Off Gerry goes, leaving his wife (Mireille Enos) and his three kids (Sterling Jerins, Abigail Hargrove, and Fabrizio Zacharee Guido) on a large naval vessel with a satellite phone to keep in shaky touch. He is accompanied by a brilliantly insightful and rather giddy young British doctor (Elyes Gabel) whom the UN expects will be their best hope (he later disappears). Curiously, from here on Gerry relies on hunches or hints. The first mention of "zombie" was from Korea so he goes there, and studies a room full of crumbly, ashen bodies. That's a dead end. Then he hears that a honcho in Israel (Ludi Boeken) got the idea of building a very, very high wall surrounding the whole country, so he figures this chap knew something, and he's off to Jerusalem. All that develops is that no wall is high enough. The Israelis seem quite confused, because they're letting people in! "Every person we save from contagion is one less zombie to fight." Hmm. . . The pulsating mountains of zombies climbing up and over Israel's high wall is the movie's signature image. Another striking image is of a thin Israeli child hovering on the ground while a horde of Zombies rush by in the opposite direction, ignoring him. (The suggestion that walls are no solution may be a hint about Israel's treatment of the Palestinians.) Not much left but to move on, accompanied by a frail, sensitive-faced, shaven-headed young female Israeli soldier he's rescued from zombiehood called Segan (Daniella Kertesz), to a big WHO disease research center in Cardiff, Wales. This movie is in-your-face; don't forget it's 3D -- so faces are important. The early crowd scenes are completely chaotic, just turbulent masses of bodies, but they're 3D shock-images.
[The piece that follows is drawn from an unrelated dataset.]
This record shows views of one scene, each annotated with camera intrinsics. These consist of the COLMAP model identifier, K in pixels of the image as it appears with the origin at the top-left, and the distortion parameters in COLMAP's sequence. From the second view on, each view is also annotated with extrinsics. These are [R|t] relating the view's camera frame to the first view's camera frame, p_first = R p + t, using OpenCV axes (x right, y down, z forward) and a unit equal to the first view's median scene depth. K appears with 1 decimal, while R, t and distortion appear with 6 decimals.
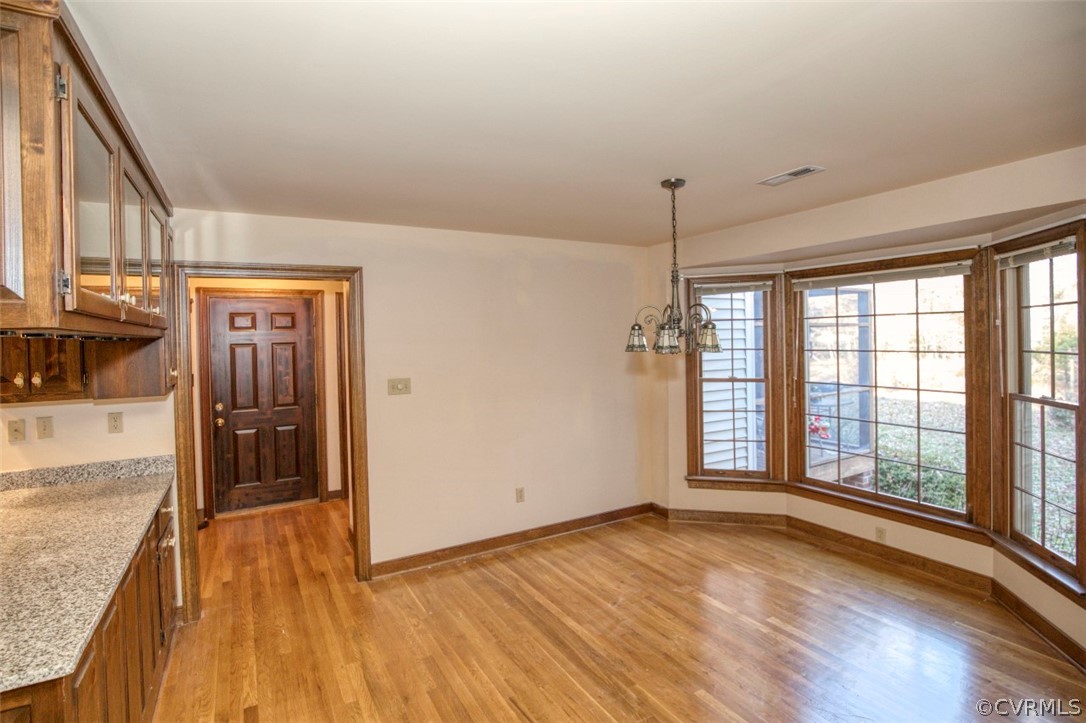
lens RADIAL K [[532.6, 0, 544.2], [0, 532.6, 344.1], [0, 0, 1]] dist [-0.031899, 0.003152]
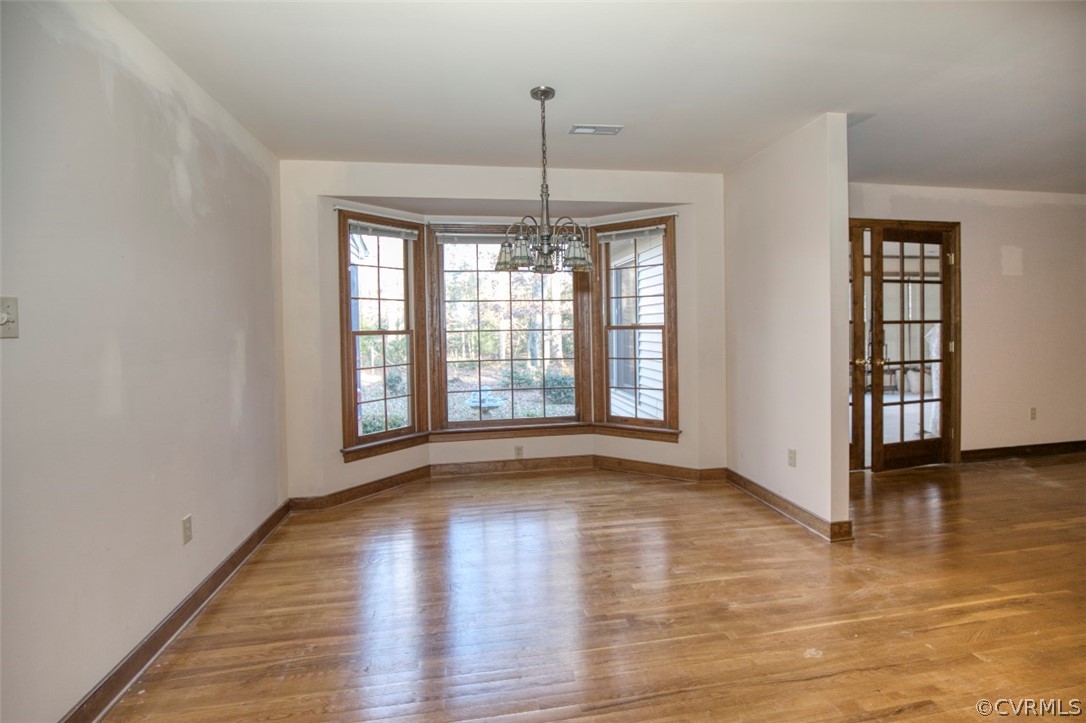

Guess what happens on the crowded passenger plane? Let's just say it's a very, very rough landing. And we're ready for the final act, which takes place in the WHO disease research lab, a sprawling facility where just one wing contains 80 researchers who've already "turned," and Gerry has to deal with just two men, both played by actors with Italian names, Pierfrancesco Favino, whom he keenly spots as the guy in charge, and Peter Capaldi, actually a Scottish actor, known from many roles, including the TV series "Skins" and the riotous political satire "In the Loop." A hilarious comic, Capaldi seems quite wasted here; but everyone is just backup for Brad. There are several other WHO doctors (Ruth Negga, Moritz Bleibtreu, from this multi-national cast) who huddle together with Favino and Capaldi and watch as Gerry performs his final risky, brave deed, which somehow, in a way I won't try to explain that's too far-fetched anyway, is a significant step toward saving the human population, though "it's only a beginning." (Cue uplifting Brad motivational talk.)
And so ends an exciting, hyperactive, continually involving, but not very substantial film, except for the way it portrays Brad Pitt as a soulful, sexy, brave, and still-youthful superstar whose relaxed on screen presence remains undeniably impressive, if only his character had more of a personality and more to say.